Хабаров вжался в стенку. Если хоть одно гнездо поведёт, замок возьмёт патрон косо, встанет — и серые пройдут по снегу те тридцать шагов, которых им дать нельзя. Он сам держал эту ленту в руках и знал: она в меру. Всё равно считал до первой задержки.
Первой хлестнула соседняя, с фланга, по проволоке; потом ударил Сошников. «Максим» пошёл короткими, по три-четыре, и Хабаров, вжатый в мёрзлую стенку рядом, смотрел не в поле. Он смотрел в приёмник.

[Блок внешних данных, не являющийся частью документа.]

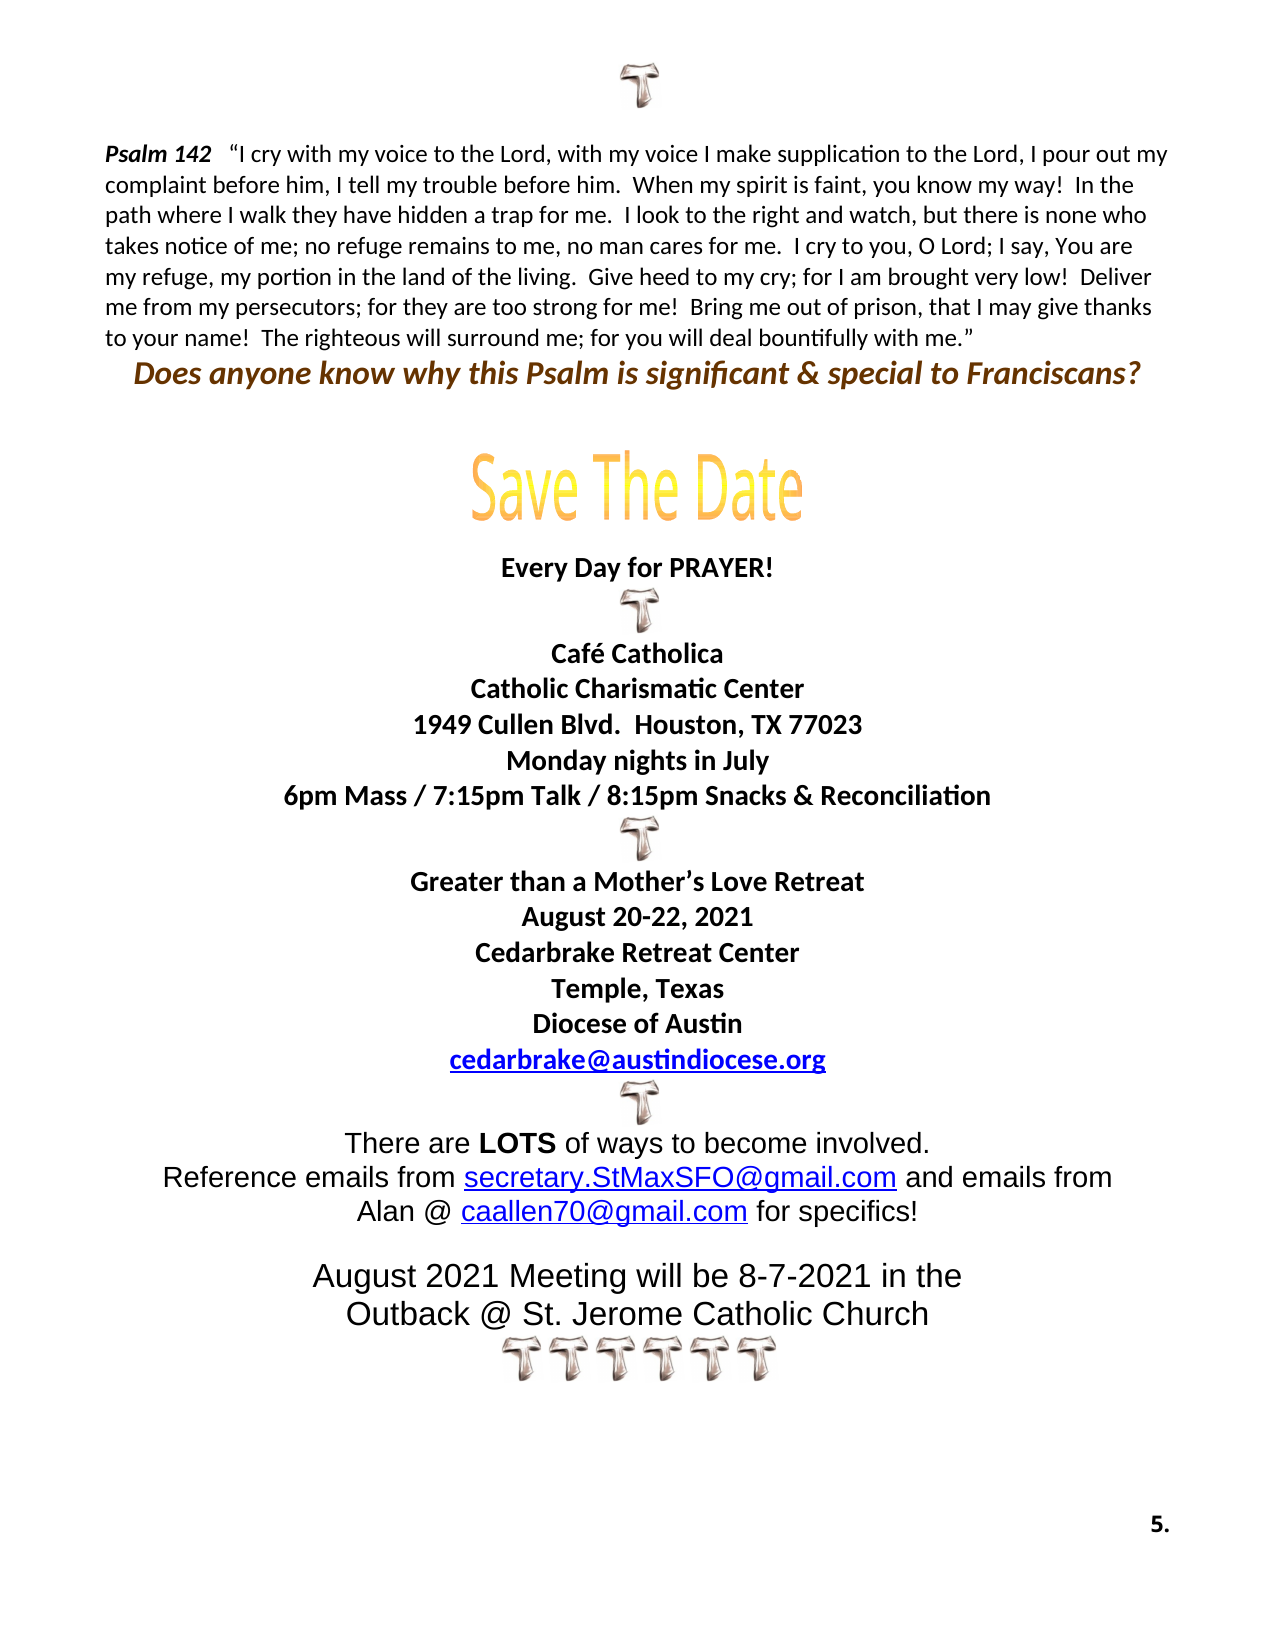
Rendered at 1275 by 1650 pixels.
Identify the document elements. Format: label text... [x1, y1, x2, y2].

picture [642, 1335, 684, 1382]
text 6pm Mass / 7:15pm Talk / 8:15pm Snacks & Reconciliation [105, 777, 1170, 813]
text August 2021 Meeting will be 8-7-2021 in the [105, 1256, 1170, 1294]
picture [619, 1079, 661, 1126]
text Catholic Charismatic Center [105, 671, 1170, 706]
text cedarbrake@austindiocese.org [105, 1041, 1170, 1077]
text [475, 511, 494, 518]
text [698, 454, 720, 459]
picture [595, 1335, 637, 1382]
text Does anyone know why this Psalm is significant & special to Franciscans? [105, 352, 1170, 393]
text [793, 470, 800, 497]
picture [619, 587, 661, 634]
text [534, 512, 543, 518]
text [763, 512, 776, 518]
text Café Catholica [105, 635, 1170, 671]
text Every Day for PRAYER! [105, 549, 1170, 585]
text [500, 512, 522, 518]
text There are LOTS of ways to become involved. [105, 1126, 1170, 1160]
text Cedarbrake Retreat Center [105, 934, 1170, 970]
picture [689, 1335, 731, 1382]
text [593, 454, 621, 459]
text Diocese of Austin [105, 1005, 1170, 1041]
picture [501, 1335, 543, 1382]
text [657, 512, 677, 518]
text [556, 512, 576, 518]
text Alan @ caallen70@gmail.com for specifics! [105, 1193, 1170, 1227]
text 1949 Cullen Blvd. Houston, TX 77023 [105, 706, 1170, 742]
picture [619, 62, 661, 109]
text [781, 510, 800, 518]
text Temple, Texas [105, 970, 1170, 1005]
text August 20-22, 2021 [105, 898, 1170, 934]
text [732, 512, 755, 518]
text Monday nights in July [105, 742, 1170, 777]
text Reference emails from secretary.StMaxSFO@gmail.com and emails from [105, 1160, 1170, 1193]
text Greater than a Mother’s Love Retreat [105, 863, 1170, 898]
picture [736, 1335, 778, 1382]
text Psalm 142 “I cry with my voice to the Lord, with my voice I make supplication to the Lord, I pour out my complaint before him, I tell my trouble before him. When my spirit is faint, you know my way! In the path where I walk they have hidden a trap for me. I look to the right and watch, but there is none who takes notice of me; no refuge remains to me, no man cares for me. I cry to you, O Lord; I say, You are my refuge, my portion in the land of the living. Give heed to my cry; for I am brought very low! Deliver me from my persecutors; for they are too strong for me! Bring me out of prison, that I may give thanks to your name! The righteous will surround me; for you will deal bountifully with me.” [105, 138, 1170, 352]
text 5. [105, 1507, 1170, 1539]
text Outback @ St. Jerome Catholic Church [105, 1294, 1170, 1333]
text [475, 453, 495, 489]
picture [619, 815, 661, 862]
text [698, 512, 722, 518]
picture [548, 1335, 590, 1382]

Лента шла справа, из короба, гнездо за гнездом. Гринько поддерживал её обеими руками, не давая цепляться за край, и подавал без рывка. Замок брал патрон, досылал, выкидывал гильзу, брал следующий. Хабаров дошёл про себя до ста. На сотом гнезде, о котором писал Сошников, он поймал себя на том, что задержал дыхание. Патрон вышел прямо, замок взял его без перекоса. «Максим» не захлебнулся и продолжал бить.
Серые поднялись из лощины разом, побежали через снег пригнувшись, и снег гасил их шаг. Сошников повёл ствол влево, прижал дольше. Очередь легла им под ноги, подсекла; двое ткнулись, третий сунулся назад, за складку. Гринько поддерживал ленту у короба, перехватывая её ближе к приёмнику, когда полоса начинала цеплять мёрзлый край. «Максим» бил ровно, кожух исходил паром на морозе. Позиция держалась на два ствола, что не смолкали.